Begin at the line containing "334 48 9.55" in the entries below and end at the line containing "515 296 6.39"; transcribe that range exactly and nothing outside it.
* * * * * * * * *
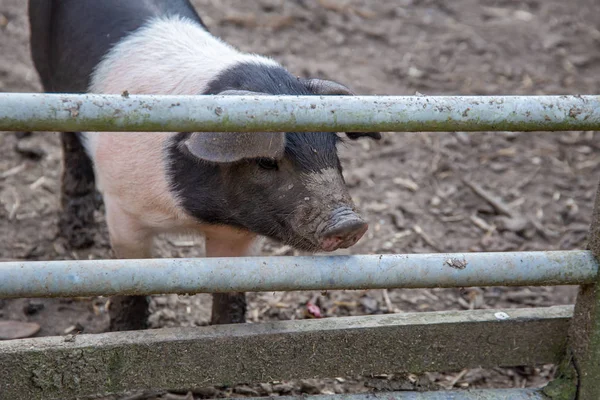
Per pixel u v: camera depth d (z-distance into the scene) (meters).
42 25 6.15
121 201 5.18
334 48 9.55
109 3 5.71
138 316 5.59
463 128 3.96
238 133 4.14
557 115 3.98
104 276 3.96
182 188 4.89
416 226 7.15
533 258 4.33
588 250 4.43
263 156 4.24
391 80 9.05
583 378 4.64
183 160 4.84
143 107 3.64
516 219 7.26
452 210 7.38
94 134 5.35
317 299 6.22
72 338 4.30
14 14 9.54
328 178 4.57
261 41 9.47
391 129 3.90
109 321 5.83
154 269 4.00
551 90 9.08
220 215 4.94
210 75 5.05
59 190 7.20
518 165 8.02
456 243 6.99
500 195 7.61
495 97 3.97
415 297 6.33
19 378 4.24
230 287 4.09
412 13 10.41
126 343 4.30
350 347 4.58
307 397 4.52
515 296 6.39
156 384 4.44
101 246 6.72
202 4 10.05
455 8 10.62
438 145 8.18
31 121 3.57
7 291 3.89
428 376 5.40
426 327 4.61
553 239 7.12
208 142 4.16
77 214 6.57
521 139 8.38
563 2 10.91
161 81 5.20
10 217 6.88
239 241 5.45
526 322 4.70
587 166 8.07
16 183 7.26
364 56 9.46
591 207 7.52
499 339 4.71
* * * * * * * * *
Answer area ->
334 48 9.55
109 3 5.71
138 316 5.59
463 128 3.96
238 133 4.14
557 115 3.98
104 276 3.96
182 188 4.89
416 226 7.15
533 258 4.33
588 250 4.43
263 156 4.24
391 80 9.05
583 378 4.64
183 160 4.84
143 107 3.64
516 219 7.26
452 210 7.38
94 134 5.35
317 299 6.22
72 338 4.30
14 14 9.54
328 178 4.57
261 41 9.47
391 129 3.90
109 321 5.83
154 269 4.00
551 90 9.08
220 215 4.94
210 75 5.05
59 190 7.20
518 165 8.02
456 243 6.99
500 195 7.61
495 97 3.97
415 297 6.33
19 378 4.24
230 287 4.09
412 13 10.41
126 343 4.30
350 347 4.58
307 397 4.52
515 296 6.39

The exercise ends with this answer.